REAL ESTATE NEWS

'Very Thin' Retail Pipeline Starts To Wane Tenant Demand

Cost pressures are keeping retail availability near historic lows, while bankruptcies are declining.

Scarcity continues to define the retail real estate market, with constrained development pipelines and elevated replacement costs keeping available space near historic lows even as demand conditions soften, according to new data from CoStar Group.

Net absorption has declined in three of the past five quarters, signaling a moderation in demand momentum. Yet availability has remained stubbornly tight — holding roughly 15% below its 10-year average — underscoring how limited new supply has been in offsetting even modest shifts in leasing activity.

"The pipeline of new supply remains very thin, and most development activity continues to skew toward freestanding build-to-suits rather than multi-tenant product," said Brandon Svec, national director of retail analytics at CoStar Group.

He added that construction economics remain a key constraint on new development. In many markets, developers require blended rents north of $30 to $35 per square foot to justify new projects, while national average retail rents remain closer to the mid-$20s range. That gap between replacement cost and achievable market rents continues to limit speculative development.

"Until that gap narrows, low available inventory is likely not just a story, but rather the operating environment," Svec said.

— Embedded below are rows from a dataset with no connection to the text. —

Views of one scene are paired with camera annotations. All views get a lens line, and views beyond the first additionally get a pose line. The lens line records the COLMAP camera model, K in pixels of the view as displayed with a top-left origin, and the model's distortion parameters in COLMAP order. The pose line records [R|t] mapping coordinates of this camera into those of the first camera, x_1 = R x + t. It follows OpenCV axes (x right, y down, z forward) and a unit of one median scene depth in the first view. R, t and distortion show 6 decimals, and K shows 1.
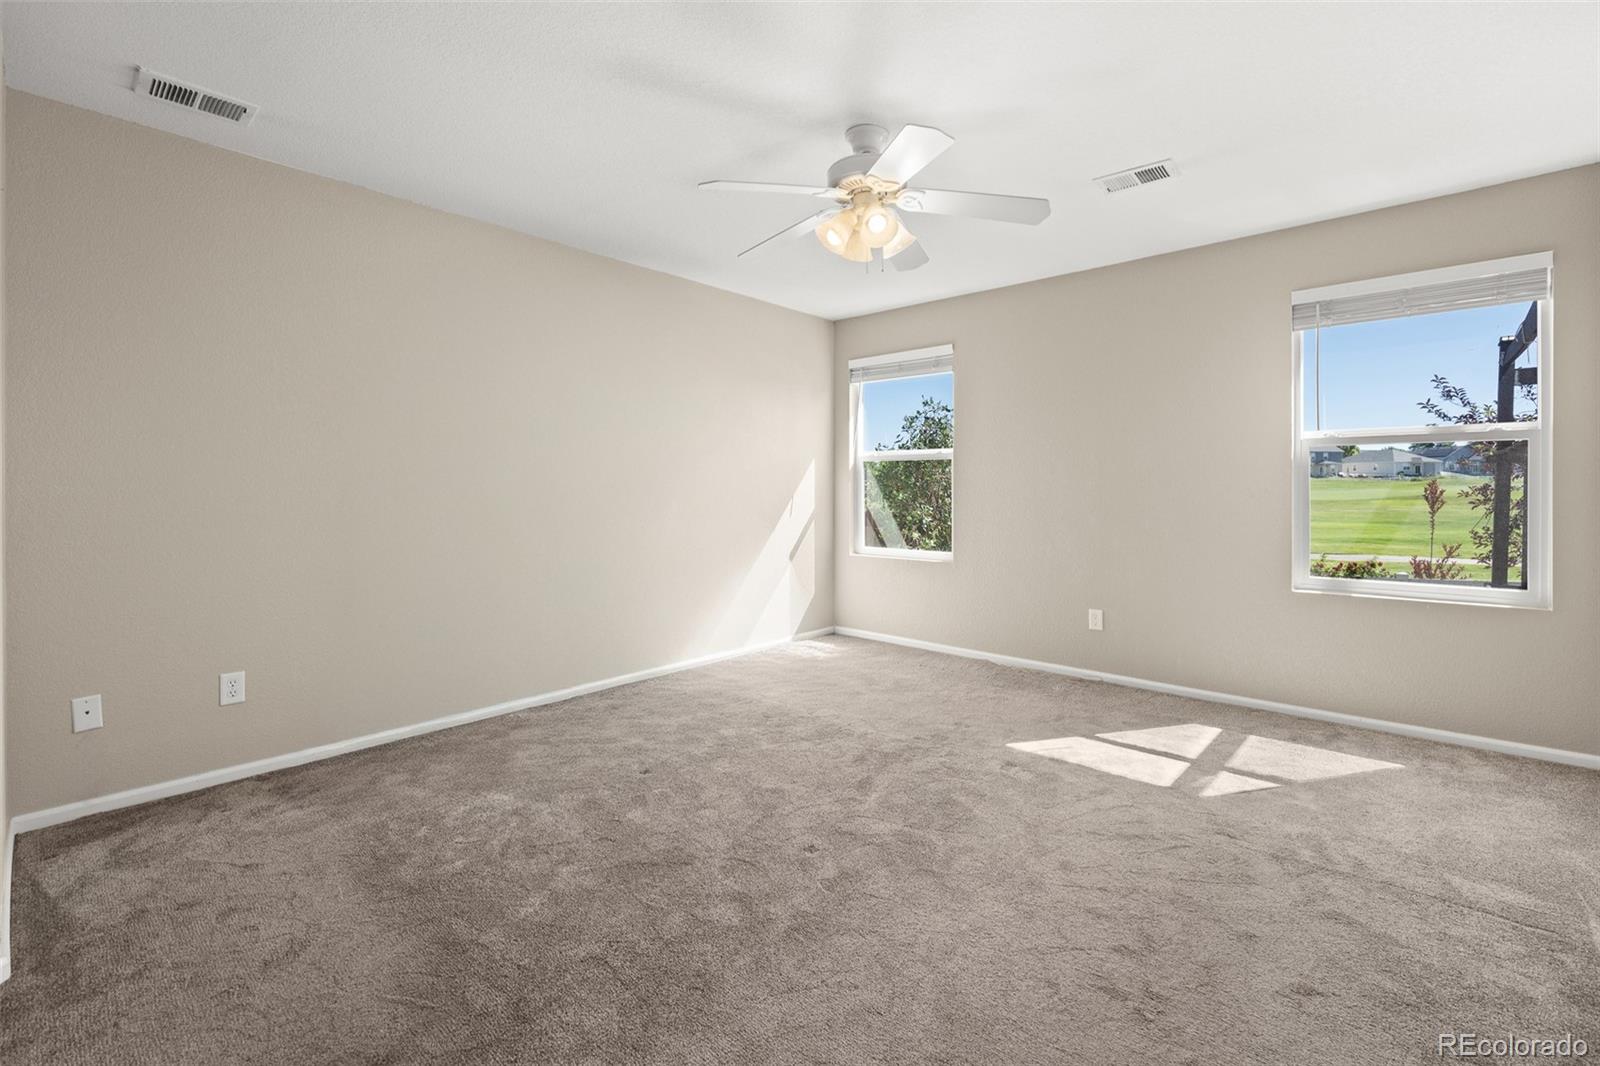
lens RADIAL K [[686.8, 0, 801.9], [0, 686.8, 492.9], [0, 0, 1]] dist [-0.004698, -0.000477]
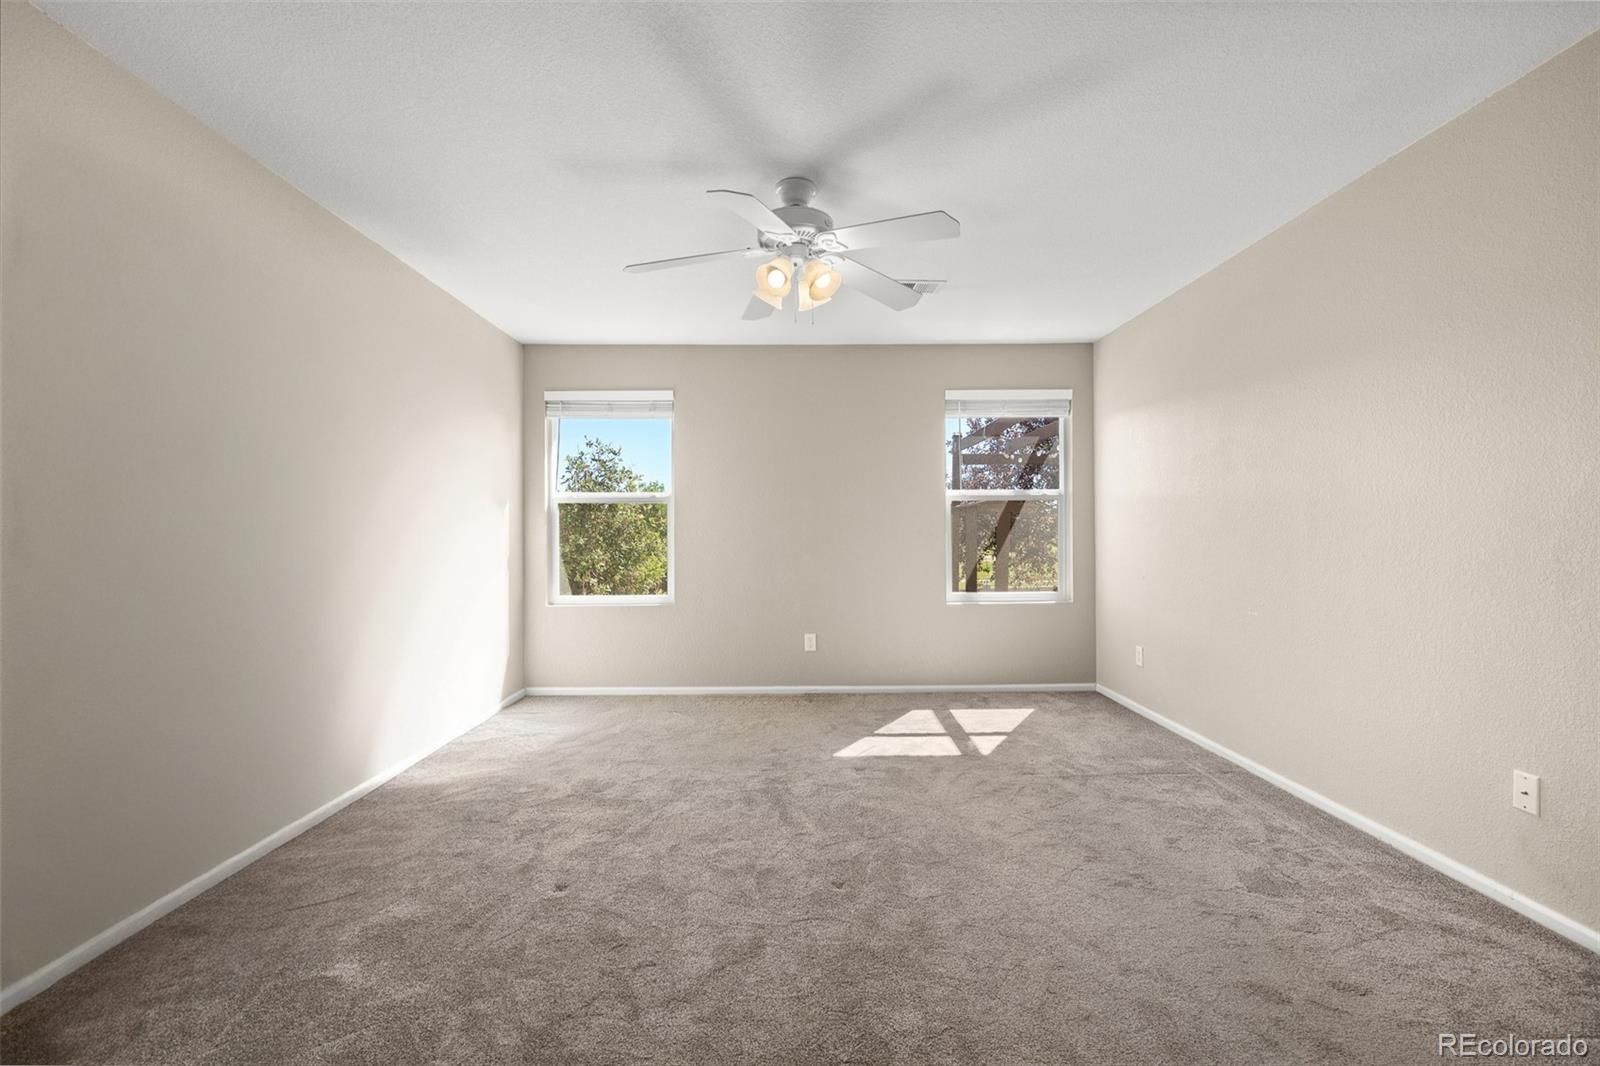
lens RADIAL K [[675.9, 0, 791.4], [0, 675.9, 532.0], [0, 0, 1]] dist [-0.003926, -0.000779]
pose [[0.738121, -0.003315, 0.674661, -0.495785], [0.009792, 0.999935, -0.005800, 0.002237], [-0.674598, 0.010887, 0.738105, 0.213291]]
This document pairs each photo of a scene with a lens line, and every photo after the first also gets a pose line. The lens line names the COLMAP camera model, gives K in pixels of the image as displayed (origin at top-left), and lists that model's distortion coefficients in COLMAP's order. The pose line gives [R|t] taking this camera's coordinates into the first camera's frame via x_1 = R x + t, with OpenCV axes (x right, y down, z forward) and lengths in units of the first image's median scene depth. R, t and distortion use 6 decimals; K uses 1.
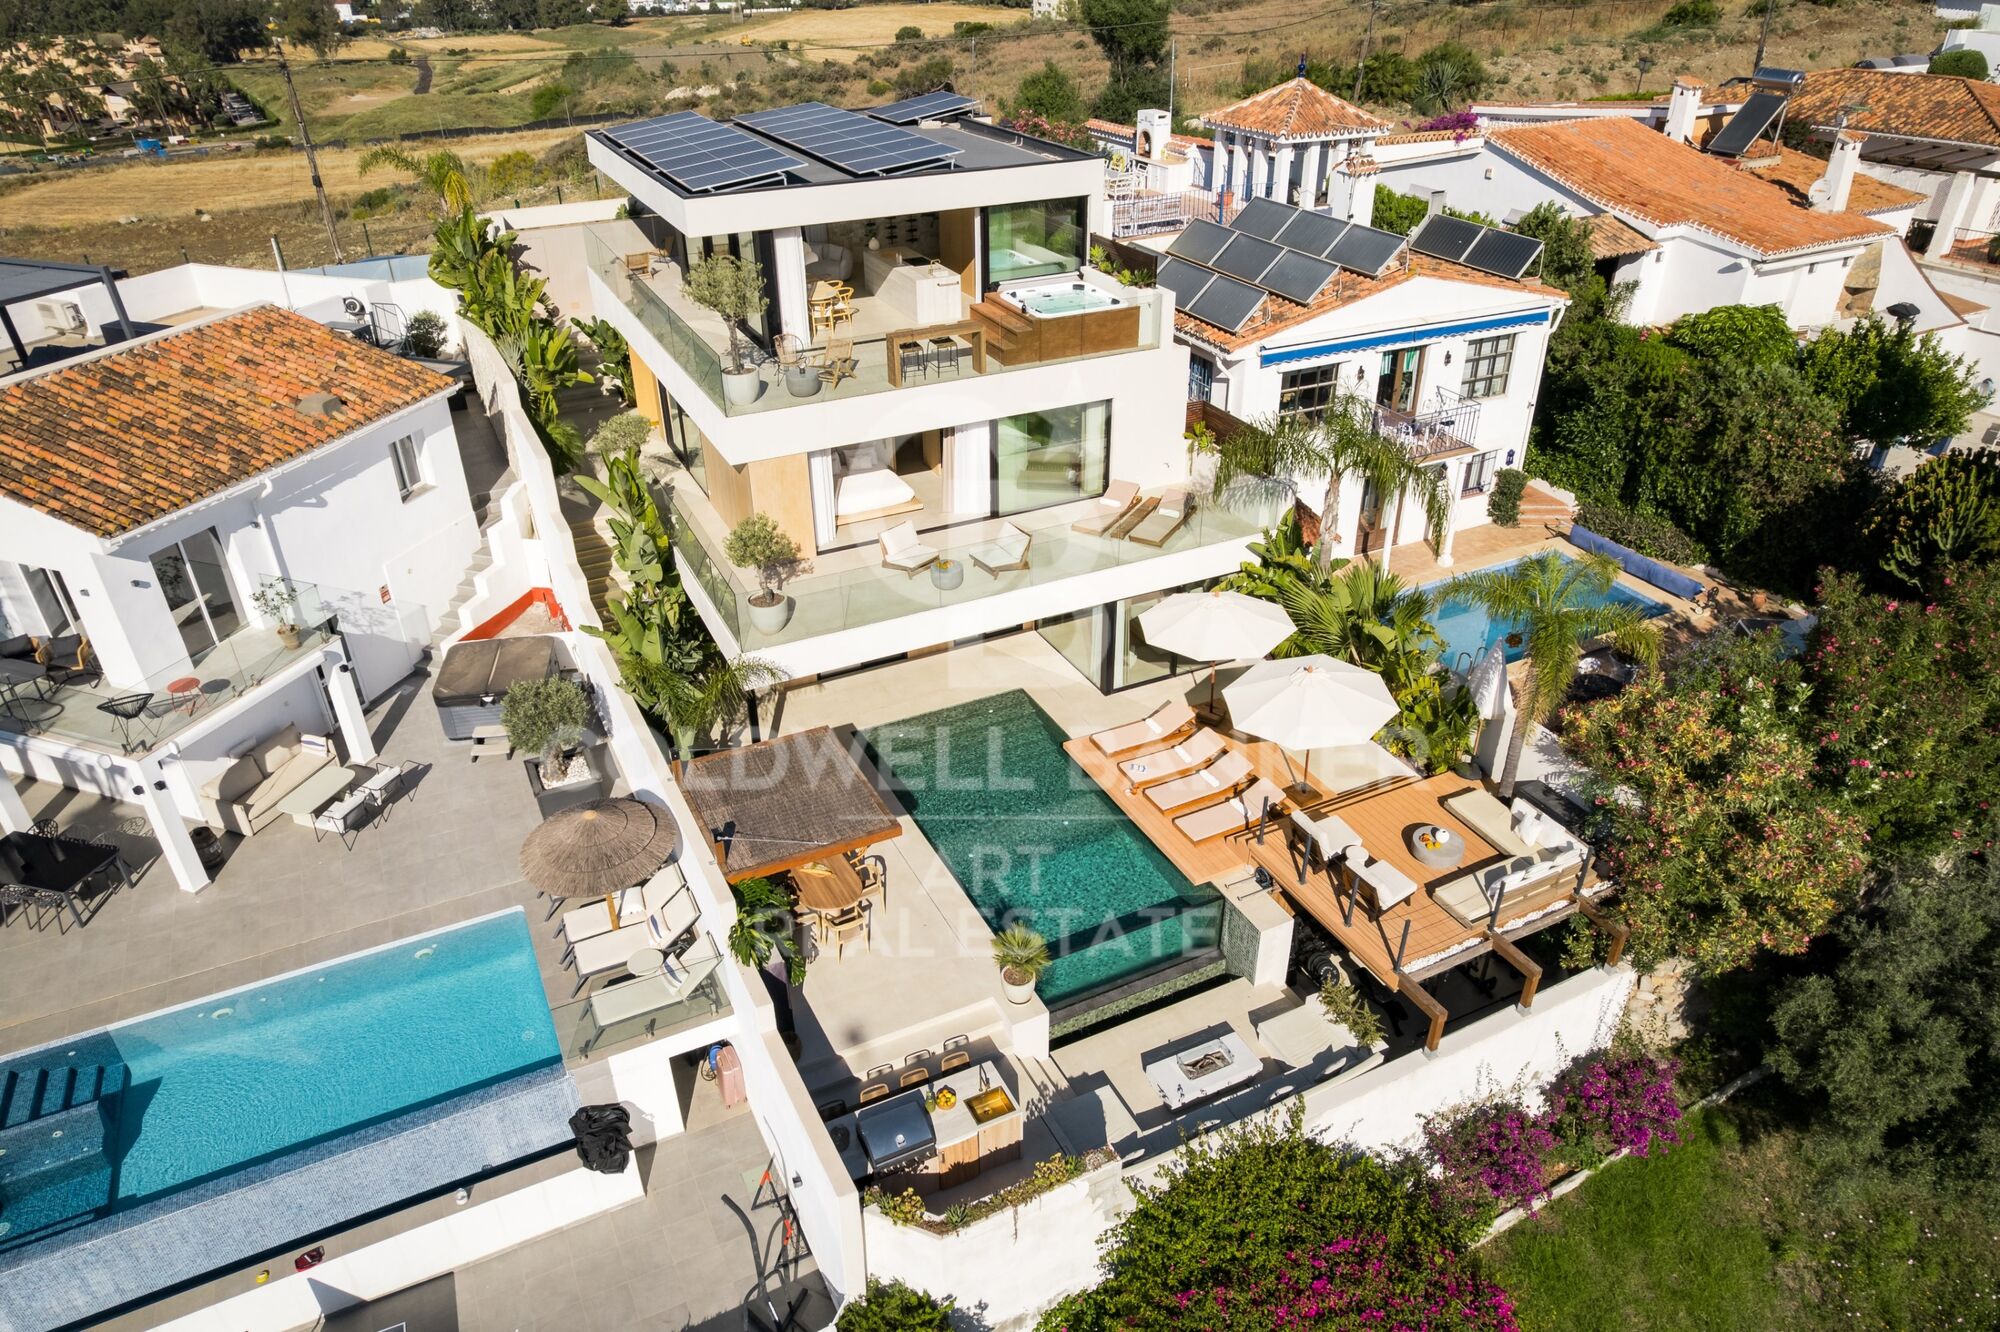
lens RADIAL K [[1247.2, 0, 1000.0], [0, 1247.2, 666.0], [0, 0, 1]] dist [-0.016944, 0.001615]
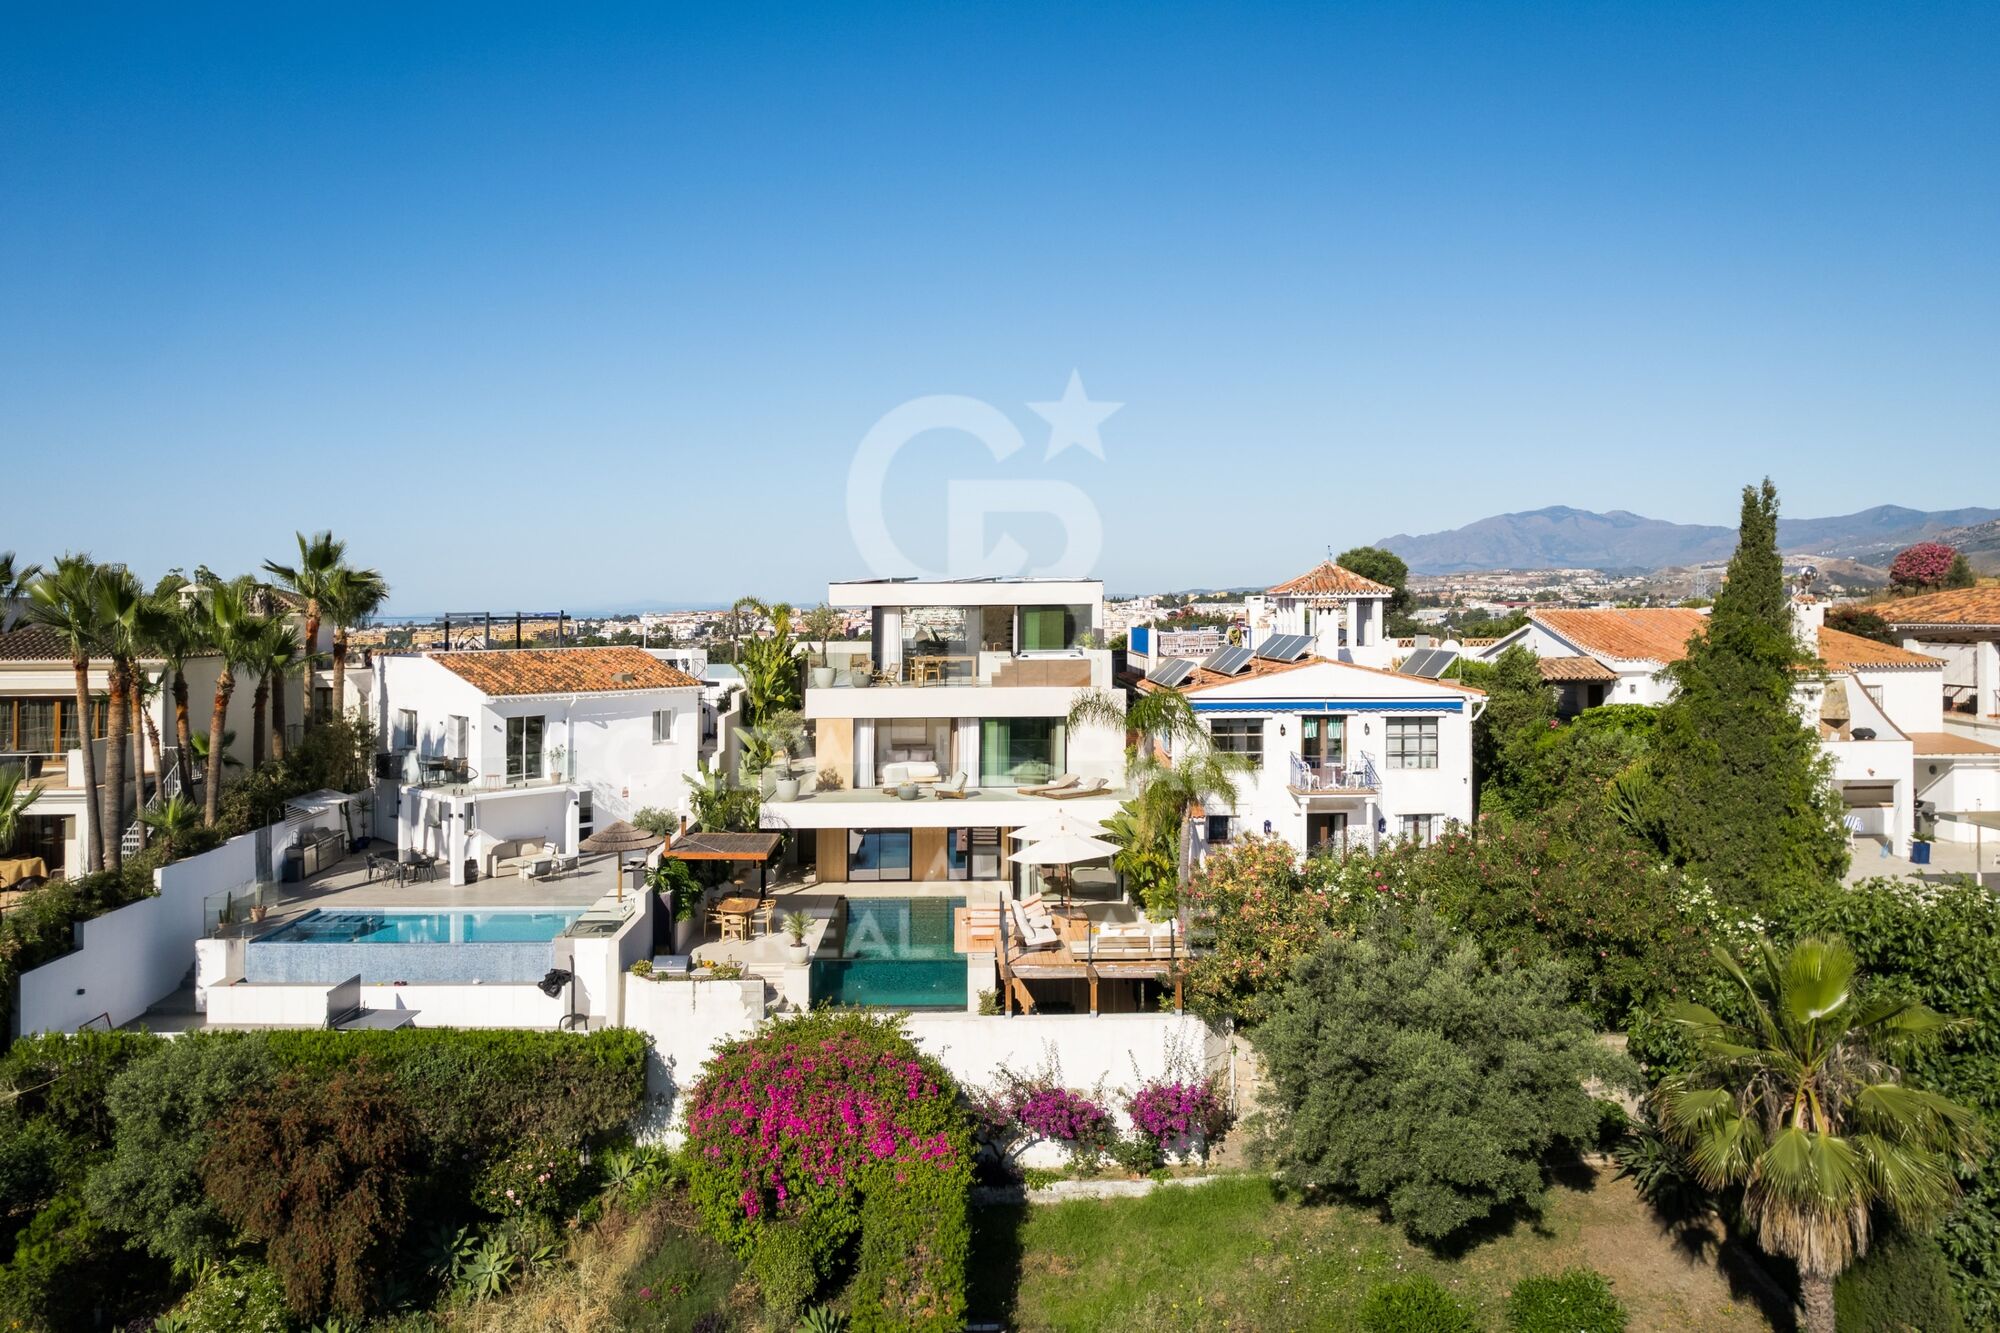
lens RADIAL K [[1412.2, 0, 1000.0], [0, 1412.2, 666.5], [0, 0, 1]] dist [-0.069898, 0.000553]
pose [[0.898854, 0.018125, -0.437873, 0.682838], [-0.223197, 0.878789, -0.421796, 0.415681], [0.377153, 0.476866, 0.793949, -0.352500]]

Those dynamics are feeding directly into pricing behavior. Lease spreads remain elevated as tenants compete for the limited pool of high-quality space that meets trade area requirements, including parking ratios, visibility and signage. While rent growth has cooled from recent peaks, the sector continues to benefit from several years of post-pandemic expansion.

At the same time, retail availability remains historically constrained even as distress signals ease. Bankruptcies have declined and closures are increasingly being backfilled rather than contributing to rising vacancy. That dynamic has helped prevent meaningful inventory expansion despite softer absorption trends.

Historically, U.S. retail availability averaged more than 650 million square feet over the past decade, with levels exceeding 800 million square feet in the mid-2010s. That figure began declining sharply after 2021, falling below roughly 550 million square feet through 2024 and has only ticked modestly higher into 2025 and early 2026.

Still, even with that slight uptick, the overall environment remains defined by limited supply elasticity. Minimal new construction has allowed the sector to absorb pockets of weaker demand without tipping into oversupply — effectively stabilizing vacancy at unusually tight levels.

Svec is scheduled to present these findings at ICSC Las Vegas on Tuesday, May 19, from 2:30–3:00 p.m. PT at the LVCC Central Hall Show Floor Theater.